Côte d’Ivoire : Adou Richard explique l’affaire du jeune décapité à Daoukro

Le Procureur de la République, Adou Richard Christophe était l’invité du Life Talk de la chaîne Life TV, ce mercredi 9 décembre 2020. Sur le plateau de  Life Talk, il a expliqué le fonctionnement de la justice ivoirienne et réagir sur certains points saillants de l’actualité judiciaire.

Dans les locaux de Life TV ce mercredi 9 décembre, le magistrat est revenu sur les récentes violences enregistrées lors des élections présidentielles d’octobre 2020 notamment celles de la localité de Daoukro et du fameux Gbaka (bus) vert de la commune de Yopougon qui avait à son bord des jeunes avec des machettes et objets blessants.

Depuis, force est de constater, que les auteurs des atrocités dans la localité de Daoukro ainsi que le propriétaire du gbaka vert n’ont pas été présentés par la justice ivoirienne.

Brandissant  que la Côte d’Ivoire demeure un pays de droit, Adou Richard a expliqué que les enquêtes étaient toujours en cours : «  (…) On n’a parlé de certaines personnes reconnues sur des vidéos. Mais, je vous assure que même si ces personnes viennent, et qu’elles se tapent la poitrine pour dire : « je l’ai fait », c’est un aveu.

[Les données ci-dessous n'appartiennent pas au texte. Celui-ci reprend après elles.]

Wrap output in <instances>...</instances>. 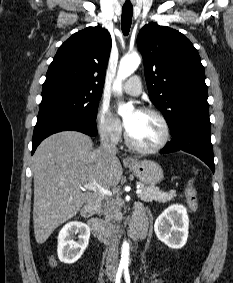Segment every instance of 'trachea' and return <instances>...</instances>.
<instances>
[{
  "label": "trachea",
  "mask_w": 233,
  "mask_h": 283,
  "mask_svg": "<svg viewBox=\"0 0 233 283\" xmlns=\"http://www.w3.org/2000/svg\"><path fill=\"white\" fill-rule=\"evenodd\" d=\"M132 16H133L132 6H130V7L123 6L121 28H122V32L125 36L129 34L131 23H132Z\"/></svg>",
  "instance_id": "3493384b"
}]
</instances>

Mais l’aveu, en droit on dit c’est la reine des preuves mais ce n’est pas une preuve parfaite. La personne qui avoue aujourd’hui, peut dire demain ‘’je n’avoue pas’’. Donc il faut une enquête. Il faut rassembler des indications, faire des autopsies, entendre des témoins », a-t-il déclaré avant d’ajouter que : « Pour que ce travail soit bien fait, il faut qu’il soit minutieux  ».

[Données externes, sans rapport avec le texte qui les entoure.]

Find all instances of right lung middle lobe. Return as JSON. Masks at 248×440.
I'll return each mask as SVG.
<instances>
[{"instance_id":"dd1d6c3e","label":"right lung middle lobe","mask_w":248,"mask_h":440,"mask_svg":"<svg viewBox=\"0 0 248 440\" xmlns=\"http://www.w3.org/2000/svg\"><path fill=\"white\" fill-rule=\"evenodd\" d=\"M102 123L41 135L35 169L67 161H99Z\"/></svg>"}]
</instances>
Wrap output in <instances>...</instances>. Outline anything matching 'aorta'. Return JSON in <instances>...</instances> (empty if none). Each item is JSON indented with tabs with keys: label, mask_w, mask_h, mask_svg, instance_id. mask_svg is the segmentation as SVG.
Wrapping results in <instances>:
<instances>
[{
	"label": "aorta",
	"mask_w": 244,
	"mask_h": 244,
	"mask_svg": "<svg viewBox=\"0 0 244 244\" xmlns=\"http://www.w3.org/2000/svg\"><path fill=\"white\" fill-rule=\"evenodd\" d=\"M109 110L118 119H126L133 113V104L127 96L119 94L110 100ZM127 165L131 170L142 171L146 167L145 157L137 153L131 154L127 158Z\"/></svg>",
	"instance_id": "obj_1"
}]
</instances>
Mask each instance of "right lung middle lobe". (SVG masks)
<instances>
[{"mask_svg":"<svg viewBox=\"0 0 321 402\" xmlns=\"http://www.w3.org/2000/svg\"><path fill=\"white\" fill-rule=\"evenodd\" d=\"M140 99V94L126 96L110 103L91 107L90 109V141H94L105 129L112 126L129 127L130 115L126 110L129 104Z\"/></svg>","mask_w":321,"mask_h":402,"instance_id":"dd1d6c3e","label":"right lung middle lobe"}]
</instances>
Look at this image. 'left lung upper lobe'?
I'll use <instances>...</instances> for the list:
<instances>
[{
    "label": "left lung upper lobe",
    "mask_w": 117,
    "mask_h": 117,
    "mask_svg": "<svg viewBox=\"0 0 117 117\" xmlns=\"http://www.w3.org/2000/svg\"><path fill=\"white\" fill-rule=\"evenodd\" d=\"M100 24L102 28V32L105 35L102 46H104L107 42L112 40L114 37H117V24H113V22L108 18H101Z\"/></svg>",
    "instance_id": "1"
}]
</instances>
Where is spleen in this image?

Pour ce qui concerne l’incident de Daoukro qui a enregistré une victime décapité, le Procureur Adou Richard a également indiqué que les enquêtes se poursuivaient. Il a aussi  promis que ces atrocités ne resteront pas impunies.

«  Les enquêteurs sont sur place. Les victimes, les témoins, les parents des victimes ont commencé à être entendus, des arrestations ont commencé à être procédées, il y a des personnes qui sont en détention ici à Abidjan. Ce n’est pas fini ! Ces atrocités ne resteront pas impunies ».